Welding student Allysa Flores lets the sparks fly during class at the L.P. Card Career and Technical Center.
By JOCELYN NICHOLS
Pasadena ISD Communications
Surrounded by flying sparks, heavy machinery and power tools, Alyssa Flores couldn't imagine a more comfortable spot in which to study. Her welding torch serves as her pencil, a chunk of steel her notepad and her welding class her library.
"I just like hands-on activities," Flores says. "I like to be able to look at my work when I'm through with it."
Flores fell in love with welding last year when she started taking classes as a junior. She balances her AP classes at Pasadena High with her welding class every day from noon to 2 p.m. at the L.P. Card Career and Technical Center.
Along the way, she has welded together a few remarkable distinctions.
For one, Flores is the only female in the class this year. Not that it matters much to Zeek Garcia, the Card Center's welding instructor.
"Surprisingly, when the girls really want to," Garcia says, "they do better than the boys."
But Flores has surpassed just the boys in her class. She's one of the best student welders to be found anywhere in the area.
Recently, she placed third in the Skills USA Competition at San Jacinto College. The competition included school districts from all over the Houston area.

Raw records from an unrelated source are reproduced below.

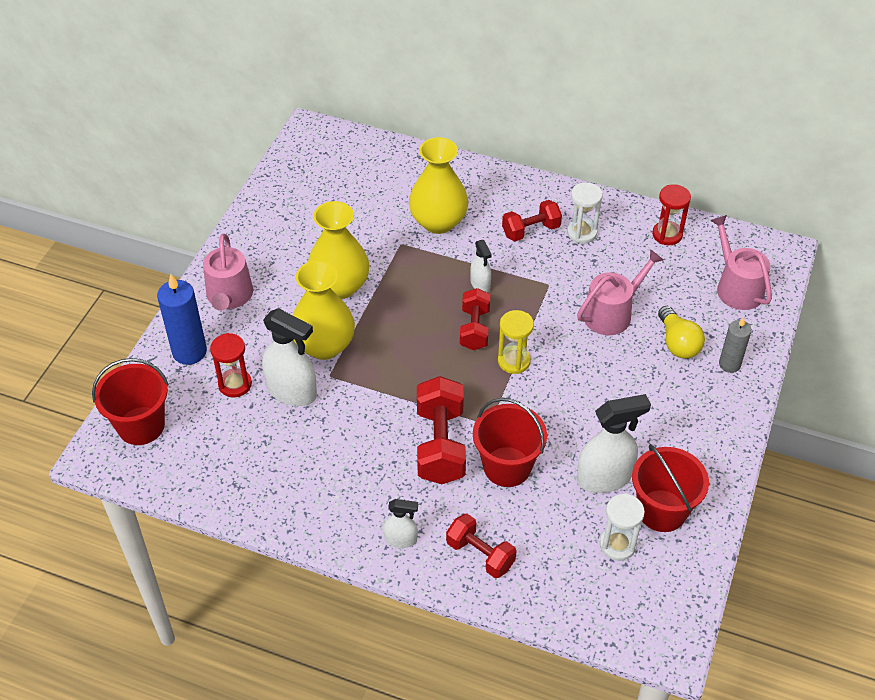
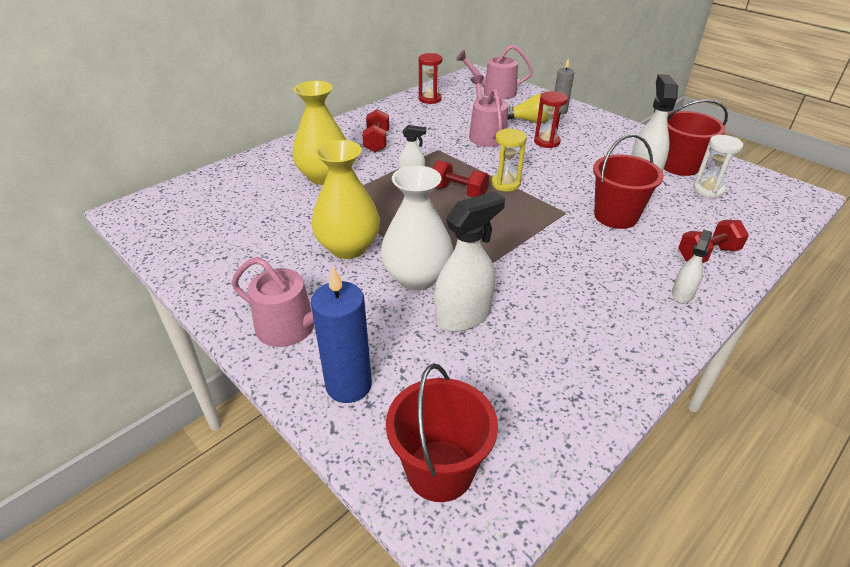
camera: 65 degrees left, 10 degrees down
(235, 384) = (426, 358): red hourglass -> red hourglass (546, 142)
(324, 345) = (417, 277): yellow vase -> white vase
(440, 445) = (578, 242): red dumbbell -> none
(581, 233) = (398, 125): white hourglass -> none

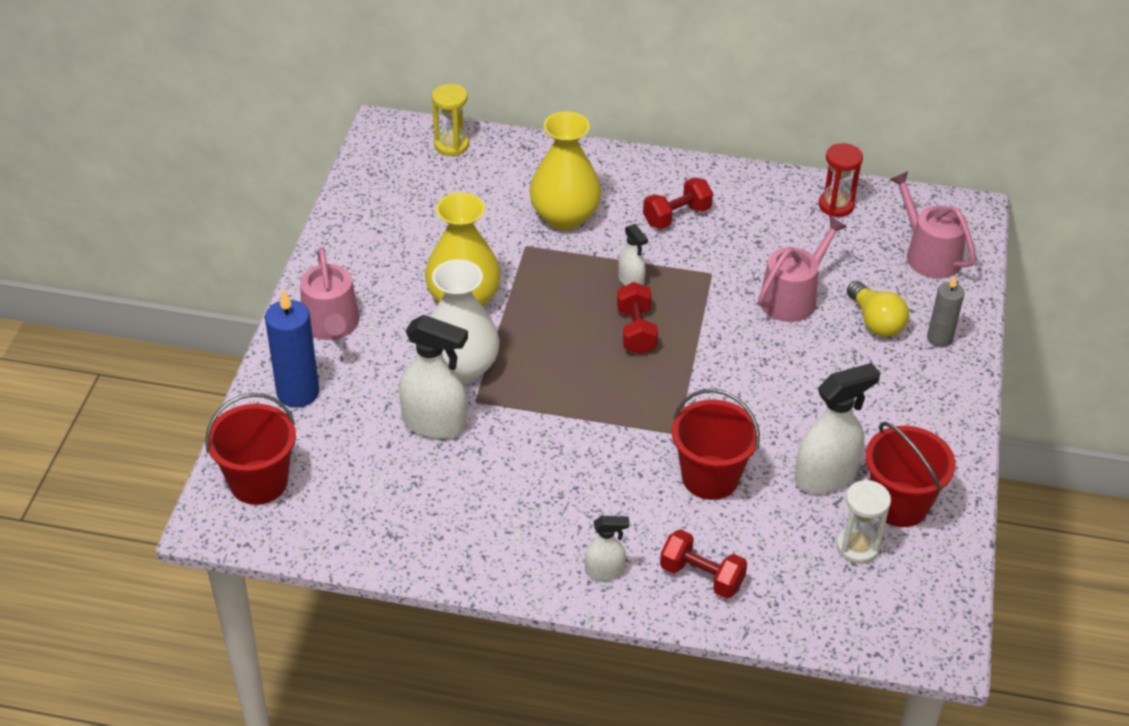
camera: 55 degrees right, 5 degrees up
(505, 184) = (690, 361): yellow hourglass -> yellow hourglass (451, 145)
(546, 142) = (833, 358): red hourglass -> none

In addition, Flores has received a scholarship from the Construction Maintenance Education Foundation to pay for her college classes -- classes she's already taking at San Jacinto. She needs only three more courses to earn her welder's certification.

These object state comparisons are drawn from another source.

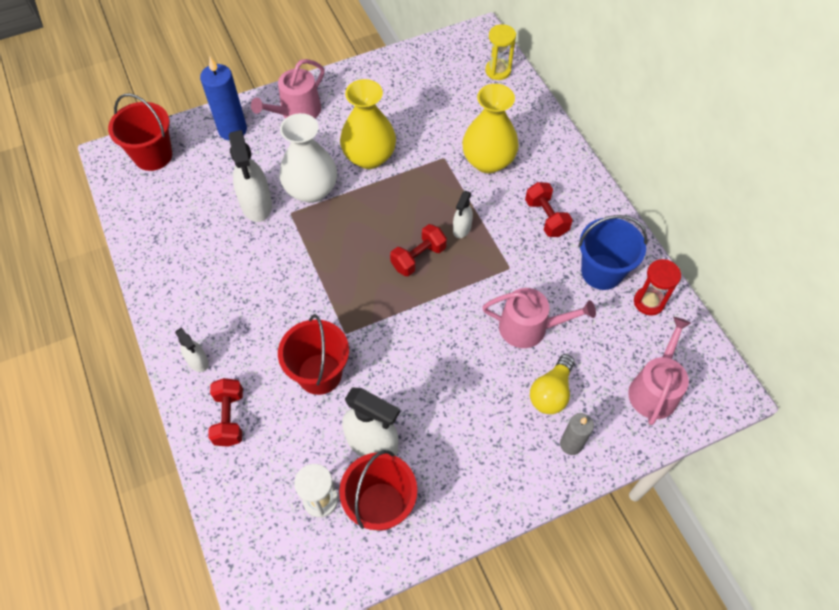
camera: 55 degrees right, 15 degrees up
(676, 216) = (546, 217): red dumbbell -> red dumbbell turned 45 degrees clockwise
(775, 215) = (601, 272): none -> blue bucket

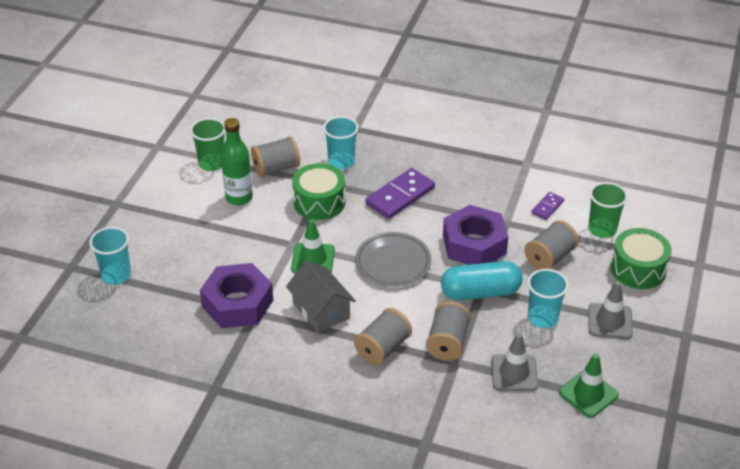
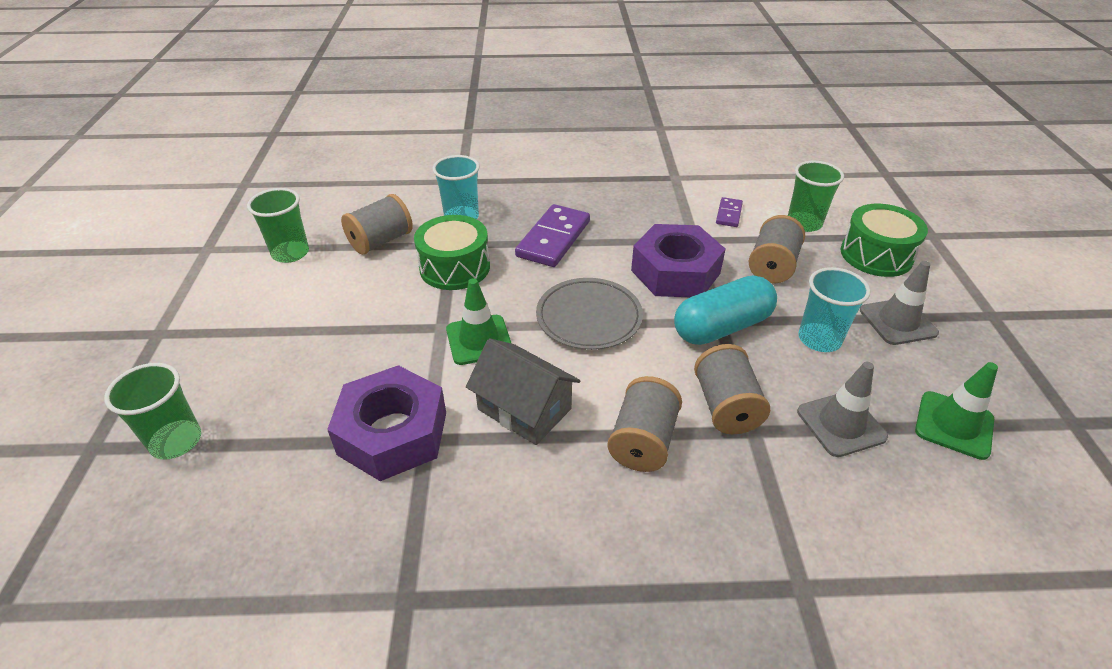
camera: 20 degrees left, 0 degrees up
(116, 275) = (176, 441): turquoise cup -> green cup
(239, 198) = (343, 286): green bottle -> none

"I'm so proud of her accomplishments over the past two years," Garcia says. "She's a well-rounded student."
Although she's comfortable with welding now, Flores admits things didn't start out that way.
"I was nervous when I first came to the class," she said. "I had never done welding before. I had no experience."
During the first three weeks of class, students undergo extensive preparation that includes safety awareness, use of tools and working with compressed gases. Having mastered that, students learn how to cut steel with a torch.
"It took me a little while to learn how to get the flame just right," Flores said.
Students taking welding do more than just melt metal. Troubleshooting techniques, math solutions and public-speaking skills are also emphasized.
"It's definitely sharpened my math skills because we have to know how to measure the lengths and widths of the plates that we work with," Flores said.
Flores is considering becoming an independent contractor and starting her own company after she gets certified. For now, she's looking forward to working for a local company to gain more experience in her field.
"The purpose of the class is to get students ready for jobs in the industry right after they graduate," Garcia said. "We train them on how to weld pipes together, which is a skill used in the oil and gas fields, chemical plants and city infrastructure."
Flores became interested in welding after she heard Sarah Wrobleski, the Card Center director, speak to students about the programs offered through the Career and Technical Education program.
Through the CTE program, students can earn their certifications in nearly a dozen different fields. Certifications range from Cosmetology, Hotel Management, Automotive Technology and Pharmacy Tech.
"When students leave this program they automatically have a skill," said Laura Mann, the CTE coordinator. "Our program leads to an industry certificate, so students can receive their diploma and their certification around the same time."
"I'm definitely more confident in my skills since I've started welding," Flores said.